Page extract START

These and other objects, features, and characteristics of the present invention, as well as the methods of operation and functions of the related elements of structure and the combination of parts and economies of manufacture, will become more apparent upon consideration of the following description and the appended claims with reference to the accompanying drawings, all of which form a part of this specification, wherein like reference numerals designate corresponding parts in the various figures. In one embodiment of the invention, the structural components illustrated herein are drawn to scale. It is to be expressly understood, however, that the drawings are for the purpose of illustration and description only and are not intended as a definition of the limits of the invention. In addition, it should be appreciated that structural features shown or described in any one embodiment herein can be used in other embodiments as well. As used in the specification and in the claims, the singular form of “a”, “an”, and “the” include plural referents unless the context clearly dictates otherwise.

BRIEF DESCRIPTION OF THE DRAWINGS

Features of clamps in accordance with one or more embodiments are shown in the drawings, in which like reference numerals designate like elements. The drawings form part of this original disclosure in which:

FIG. 1 illustrates a perspective view of an embodiment of a clamp of the present disclosure;

FIG. 2 illustrates a side cross sectional view of the clamp of FIG. 1, alongside the length of a bar thereof;

FIG. 3 illustrates an enlarged perspective view of the clamp of FIG. 1 with a cover of a housing removed to view an interior of a movable assembly thereof including bearing surfaces according to an embodiment, said bearing surfaces shown in isolation in insert FIG. 3A.

FIG. 4 illustrates an enlarged side view of the clamp of FIG. 1 with the cover removed, with a release lever in a first position;

FIG. 5 repeats the enlarged side view of the clamp from FIG. 4, with the release lever in a second position; and

FIG. 6 repeats the enlarged side view of the clamp from FIGS. 4 and 5, with the release lever in a third position.

DETAILED DESCRIPTION OF THE ILLUSTRATED EMBODIMENT(S)

Page extract END

◆ **Tasks to carry out**
**a.** Answer these questions using the clamp patent excerpt:
(i) What does FIG. 2 show?
(ii) Where are the bearing surfaces shown in isolation?
(iii) Which position is the release lever in for FIG. 5?
**b.** Repeat the passage of the clamp patent excerpt word for word, between "BRIEF DESCRIPTION OF" and "insert FIG. 3A.", inclusive.
**c.** Summarize the clamp patent excerpt in two sentences.
Answer from the clamp patent excerpt alone, without outside sources.

Source information START

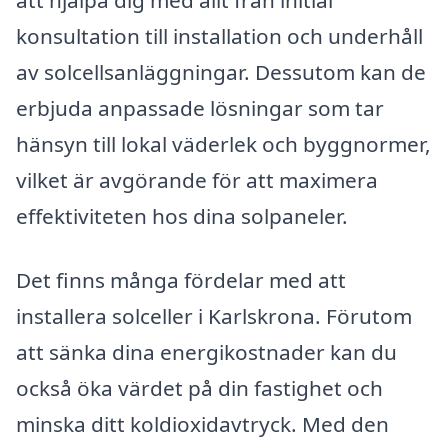
att hjälpa dig med allt från initial
konsultation till installation och underhåll
av solcellsanläggningar. Dessutom kan de
erbjuda anpassade lösningar som tar
hänsyn till lokal väderlek och byggnormer,
vilket är avgörande för att maximera
effektiviteten hos dina solpaneler.
Det finns många fördelar med att
installera solceller i Karlskrona. Förutom
att sänka dina energikostnader kan du
också öka värdet på din fastighet och
minska ditt koldioxidavtryck. Med den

Source information END

◆ **Task results**
**a.**
(i) A side cross sectional view of the clamp of FIG. 1, alongside the length of a bar thereof.
(ii) In insert FIG. 3A.
(iii) A second position.

**b.**
BRIEF DESCRIPTION OF THE DRAWINGS

Features of clamps in accordance with one or more embodiments are shown in the drawings, in which like reference numerals designate like elements. The drawings form part of this original disclosure in which:

FIG. 1 illustrates a perspective view of an embodiment of a clamp of the present disclosure;

FIG. 2 illustrates a side cross sectional view of the clamp of FIG. 1, alongside the length of a bar thereof;

FIG. 3 illustrates an enlarged perspective view of the clamp of FIG. 1 with a cover of a housing removed to view an interior of a movable assembly thereof including bearing surfaces according to an embodiment, said bearing surfaces shown in isolation in insert FIG. 3A.

**c.** The clamp patent excerpt states that its drawings are for illustration and description only and do not define the limits of the invention, and that features shown in one embodiment can be used in others. It lists six figures of a clamp: a perspective view, a cross sectional view along its bar, an enlarged view with the housing cover removed to show bearing surfaces, and three side views with a release lever in a first, second, and third position.